Aliya İzzetbegoviç, genç yaştan itibaren İslami çalışmalara ve Müslümanların sorunlarına ilgi gösterdi. Genç Müslümanlar Örgütüne üye olduğu gerekçesiyle 1946 yılında üç yıl hapse mahkûm edildi. İslam Deklarasyonu’nu yayımladı. 1983 yılında düşüncelerinden dolayı 14 yıl hapse mahkûm oldu, cezasının beş yılını hapiste geçirdi. Hapiste iken yazdığı notlar,”Özgürlüğe Kaçışım: Zindandan Notlar” kitabı olarak yayımlandı. Bu notlardan çok küçük bir bölümü paylaşmak istiyorum.
Birinci Bölüm:Hayat, İnsanlar ve Özgürlük Hakkında Notlar.- Hayatın anlamını kaybetmişsem ölmeliyim. – Çoğunlukla aşırı bir şekilde övülen” ölümü küçümseme” hasleti, hayata ( veya insana) saygı eksikliğinin bir neticesi olabilir.- Hiçbir kinim yok, fakat elem duyuyorum.- Hayatın kendinde, kendisine has bir gayesi vardır.
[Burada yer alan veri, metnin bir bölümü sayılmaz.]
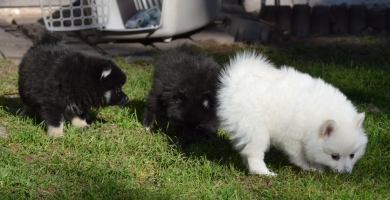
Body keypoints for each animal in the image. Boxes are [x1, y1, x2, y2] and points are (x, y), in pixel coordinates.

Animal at [218, 52, 368, 177]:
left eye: (352, 155)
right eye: (334, 156)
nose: (346, 173)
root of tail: (236, 84)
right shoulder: (293, 139)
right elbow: (300, 156)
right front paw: (312, 168)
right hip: (257, 131)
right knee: (253, 153)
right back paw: (265, 173)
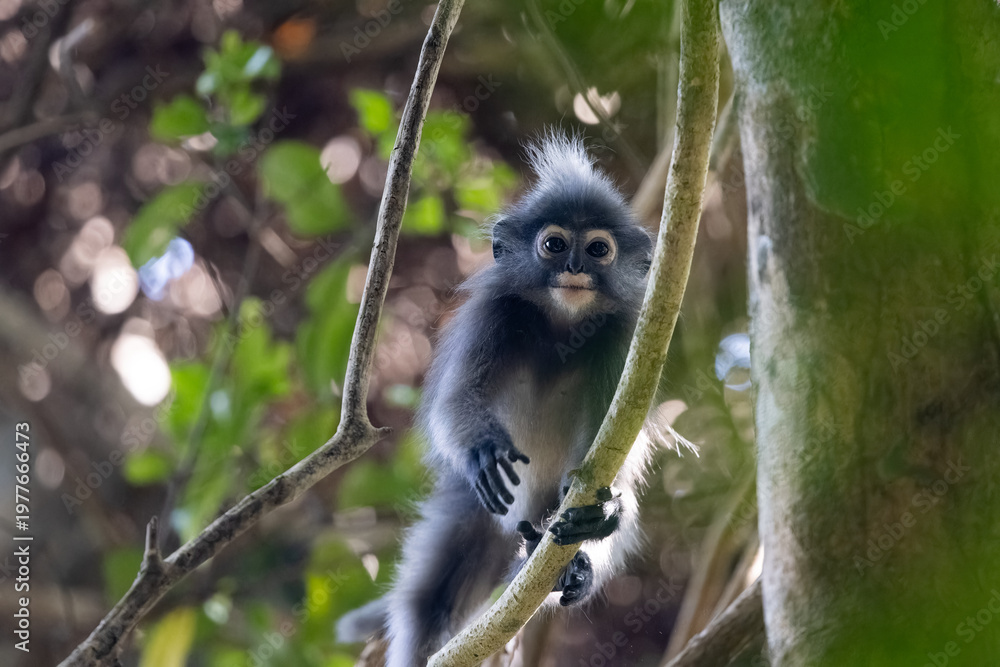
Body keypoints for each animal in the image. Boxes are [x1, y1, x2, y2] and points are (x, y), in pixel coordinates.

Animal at [337, 132, 657, 667]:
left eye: (598, 249)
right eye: (553, 245)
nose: (574, 267)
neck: (561, 325)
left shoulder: (623, 338)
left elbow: (618, 447)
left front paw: (608, 511)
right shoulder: (494, 315)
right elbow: (455, 402)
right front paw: (484, 450)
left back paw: (576, 565)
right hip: (470, 511)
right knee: (430, 601)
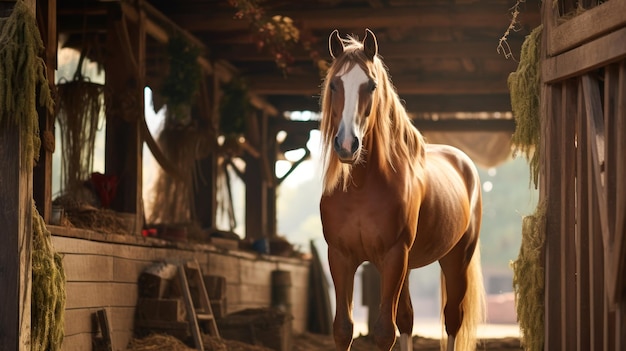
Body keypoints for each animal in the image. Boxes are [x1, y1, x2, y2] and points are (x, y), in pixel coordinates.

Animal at [320, 30, 486, 351]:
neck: (361, 188)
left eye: (371, 85)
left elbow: (385, 331)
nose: (347, 145)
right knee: (408, 319)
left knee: (452, 319)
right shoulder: (340, 256)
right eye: (334, 84)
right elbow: (343, 329)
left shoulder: (394, 255)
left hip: (456, 258)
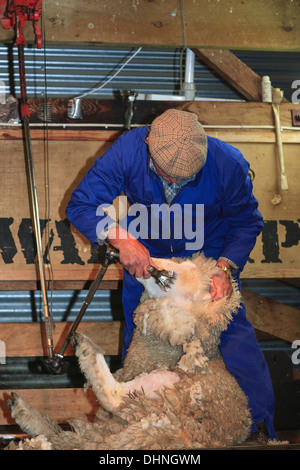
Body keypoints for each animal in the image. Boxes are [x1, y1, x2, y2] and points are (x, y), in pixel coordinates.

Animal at [5, 252, 253, 450]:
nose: (150, 258)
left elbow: (112, 397)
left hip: (162, 392)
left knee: (113, 396)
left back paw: (85, 348)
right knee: (62, 435)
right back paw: (22, 411)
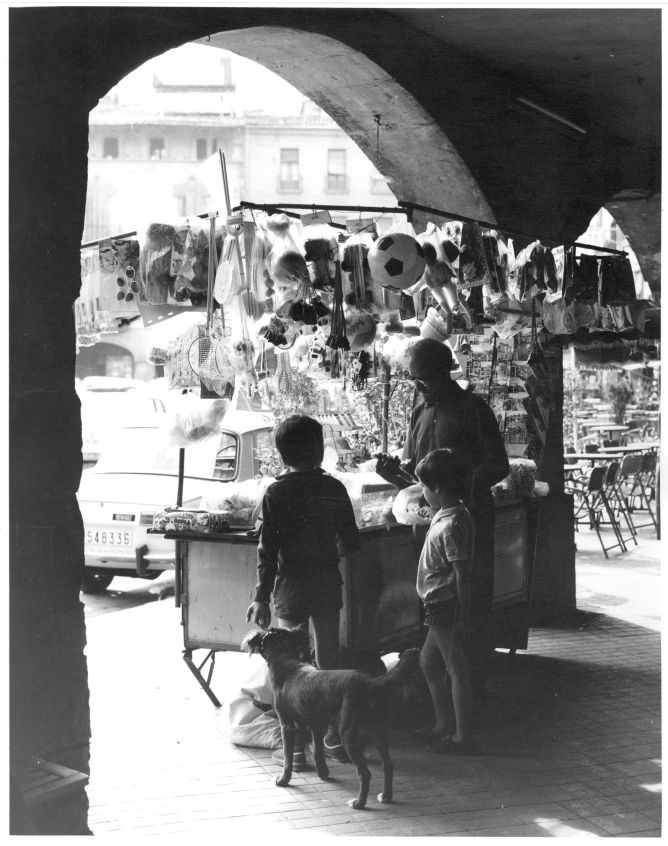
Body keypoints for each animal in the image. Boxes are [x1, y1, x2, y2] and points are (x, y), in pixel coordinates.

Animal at [241, 628, 418, 812]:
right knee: (388, 766)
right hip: (379, 733)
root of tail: (372, 684)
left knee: (365, 773)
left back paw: (359, 803)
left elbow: (288, 758)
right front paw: (323, 774)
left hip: (349, 736)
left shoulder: (287, 726)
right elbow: (318, 752)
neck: (285, 659)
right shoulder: (316, 725)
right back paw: (386, 796)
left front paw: (283, 780)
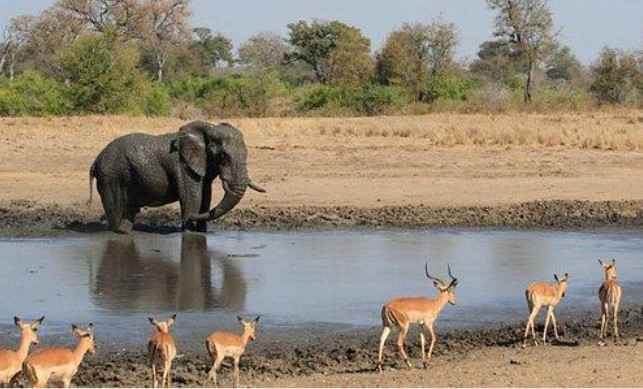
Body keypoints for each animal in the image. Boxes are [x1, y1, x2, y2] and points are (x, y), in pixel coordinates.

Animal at [88, 119, 264, 232]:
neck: (208, 130)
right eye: (223, 156)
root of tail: (96, 160)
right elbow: (193, 199)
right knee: (115, 216)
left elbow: (205, 198)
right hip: (111, 177)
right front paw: (190, 232)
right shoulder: (182, 166)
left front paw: (201, 232)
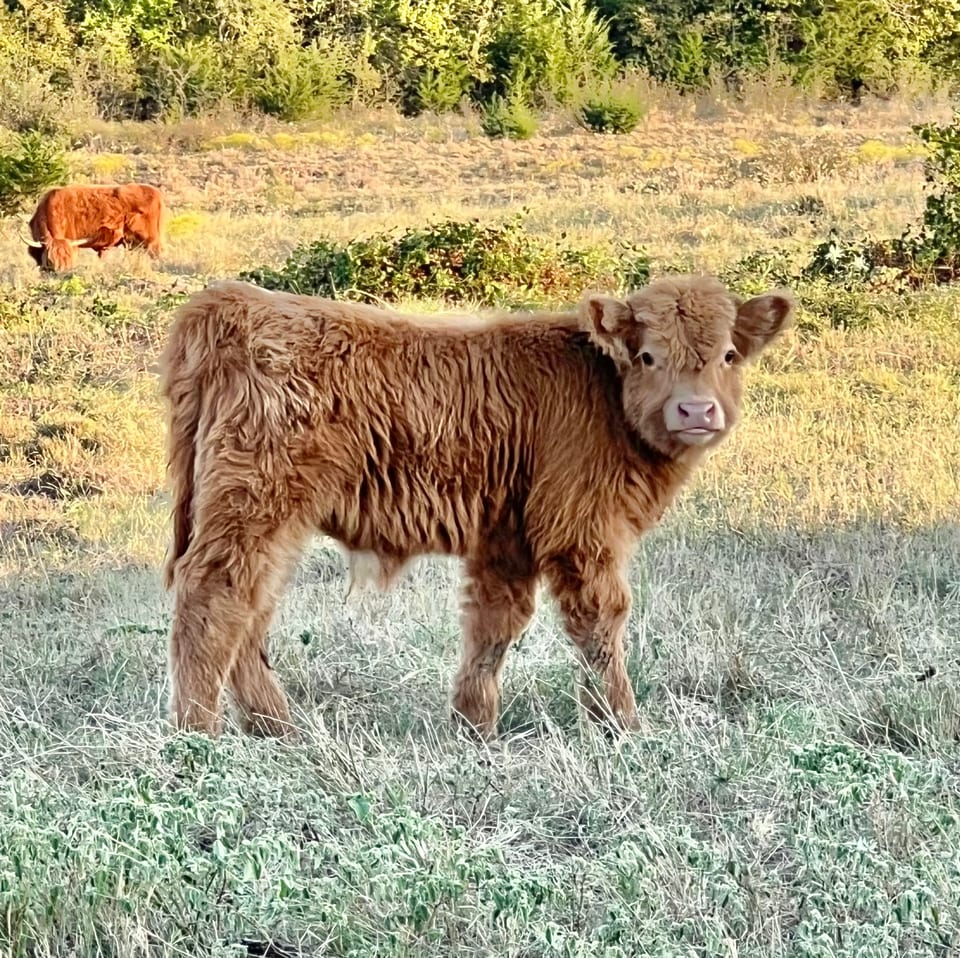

Bu gaye, hayat gençlik, güzellik, sağlık ve özgürlük gibi tüm harici anlamlarını kaybettiğinde görünür hale gelir. O zaman hayatın güzelliğinin bu arzulanan ama geçici değerlerde değil, bizzat hayatın kendinde olduğunu görürüz! – Haset mutsuz insanları etkileyene bir talihsizliktir. Mutsuz oldukları için haset ederler. Oysa haset, talihsizliklerini ortadan kaldırmaz, daha da kötüleştirir.- Nietzsche, çok hassas bir adamdı, asla kendi Übermensch’i gibi değildi. 44 yaşında delirdi ve biyografi yazarlarına göre bunun görünür sebebi, Turin Caddesindeki bir manzaraydı. Filozof evinden ayrılırken atını acımasızca kamçılayan bir arabacı gördü. Kamçılanan hayvana doğru gitti, onu kibarca kucakladı ve ağladı, ardından da yığılıp kaldı. 12 yıl daha yaşadı, ama cinnetten hiç kurtulamadı. Biz neysek oyuz, olmayı düşündüğümüz veya olmayı istediğimiz şey değil.
İkinci Bölüm: Din ve Ahlak.( 1) Tarihi bir fenomen olarak her dinin iki yönü vardır: Bir “ilim” olarak vahiydir; uygulama olarak ise insanların eseridir. Allah inancı vahyeder, insanlar ise uygular. Dinde büyük ve yüce olan her şey Allah’tandır. Hatalı ve değersiz olan her şey insanlardandır. Din bilgi konusundaki bu uzlaşıda insanın rolü ikilidir: Bir yandan o henüz tahrif edilmemiş dini bilgiyi suistimal eder, uygulamaz veya hatalı uygular, diğer yandan söz konusu bilgiyi çarpıtır, değiştirir. Tarih bize bu iki durumla ilgili sayısız misal sunmaktadır.
Üçüncü Bölüm: Siyaset. (1) Ölüm cezasının ilga edilmesi talebi, ceza kanununda mağdurdan ziyade suçluya önem verme yönündeki eğilimin mütemmim bir cüzüdür. İleri sürülen argumanlar sorunludur. Mesele size ölüm cezasının icrasıyla ilgili ayrıntıları anlatır ve onun lehinde olup olmadığınızı sorarlar. Suçun işlenişi ve suçun mağdur ve ailesinde bıraktığı korkunç etki konusundaki ayrıntıları da anlatabilir ve aynı soruyu sorabilirlerdi. Ancak sanki ortada iki değil sadece bir adam öldürme-yani katile karşı uygulanacak ölüm cezası- varmış gibi işin bu tarafı da kenara bırakılır.
(2) Demokrasi ve istikrar birbirine bağlıdır. İstikrar için demokrasiye, demokrasi için istikrara ihtiyacımız var.
(3) İhtiyaç duyduğumuz şey, inanan insanlar mıdır yoksa düşünen insanlar mı? Bunlar birbirlerini dışlar mı?
(4) İstatistikler, bugün yaşayan her insanın 20 milyon civarında ecdadı olduğunu söylüyor. Bu hesap, insanlığın bilindiği varsayılan tarihe göre yapılıyor.